Марокканский кризис миновал, но настроение, с которым Черчилль приступал к своим новым обязанностям, сильно отличалось от того, в каком он пребывал шестью месяцами ранее. Некоторые из его коллег были встревожены легкостью, с которой было сделано предположение, что британские войска будут сражаться во Франции. У них создалось впечатление, что никакого обязательства взято не было. Они были очень обеспокоены новыми «буйствующими стратегами», чьи действия нарушат равновесие Кабинета. Они напоминали себе, что Черчилль был военным и что он казался чрезмерно обрадованным перспективой войны. Его видимый крутой поворот к другой важной теме вызвал дальнейшие обвинения в «нестабильности». Черчилль был определенно восхищен. Его новый пост был достаточно важным, и он вольет в него все, что у него есть. Он отвергал обвинения в непоследовательности, Он всегда верил в главенство флота. Что конкретно это за собой влекло — должно было всегда оставаться вопросом, решение которого зависело от конкретных обстоятельств, Он не был «пацифистом» — это слово только начинало входить в обращение — и, как любой разумный человек, изменял свои выводы по мере изменения обстоятельств.

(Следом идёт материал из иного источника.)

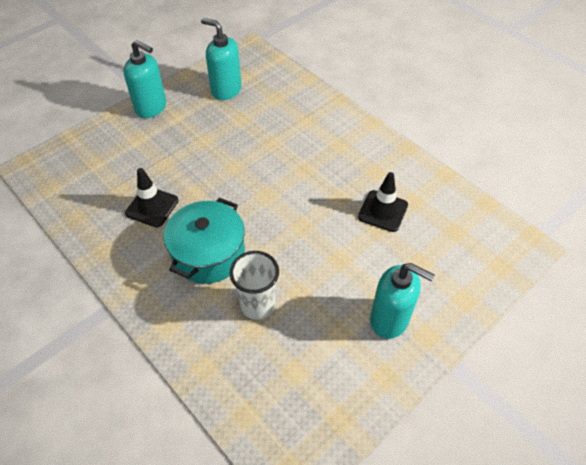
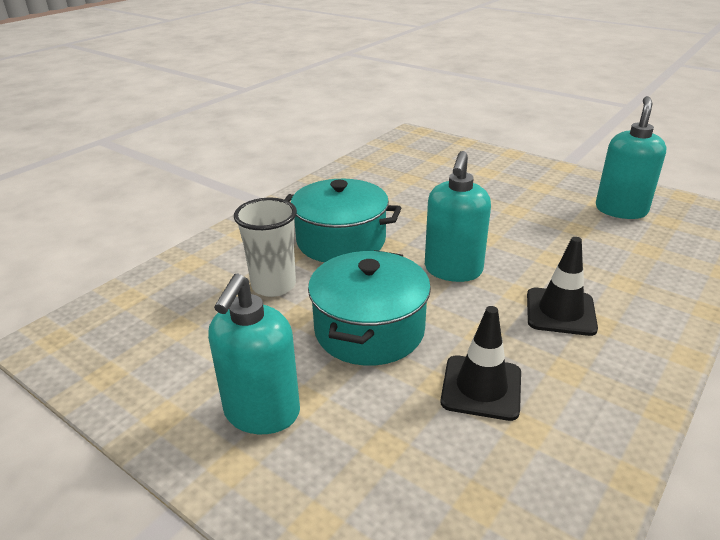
camera: 80 degrees right, 20 degrees down
(151, 108) = (542, 171): turquoise soap dispenser -> turquoise soap dispenser (453, 270)
(152, 207) = (394, 197): black traffic cone -> black traffic cone (560, 312)
(323, 253) = (369, 330): none -> turquoise pot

Образец его поведения при вступлении в новую Должность был до сих пор полностью предсказуемым[28]. Он был энтузиастом. Он хотел знать все о своих новых обязанностях, и знать немедленно. Он зондировал и прощупывал любой аспект проблем военно-морского флота с веселым безразличием к amour-propre[29]. Он отлично сознавал, что несет ответственность за безопасность империи. Личный состав величайшего флота в мире был в его руках, и он не потерпит никакого противостояния в своем определении того, как распоряжаться его применением. Здесь, наконец встретились человек и время. В некотором отношении он был самым могущественным человеком в стране. Он не мог не отдавать себе отчет в драматизме своего положения и одновременно торжествовал среди мириад морских традиций (и форм военно-морского обмундирования), к которым теперь получил доступ. Он был живым воплощением великой традиции. По сигналу отплытия он мог подняться на любой из бесчисленного множества кораблей. Он страшился перспективы жизни в Адмиралтействе и старался не замечать проблемы оплаты дюжины слуг, которые были необходимы, чтобы сделать здешнюю жизнь терпимой. Его жена была значительно менее «незамечающей».
28
Ричард Хоус. Бывший моряк: Черчилль и войны на море. Лондон, 1985. Стефан Росскил. Черчилль и адмиралы. Лондон. 1977. Бернард Семмель. Либерализм и военно-морская стратегия: идеология, интересы и морская мощь во времена Мирной Британии. Бостон, 1986. С. 131–137.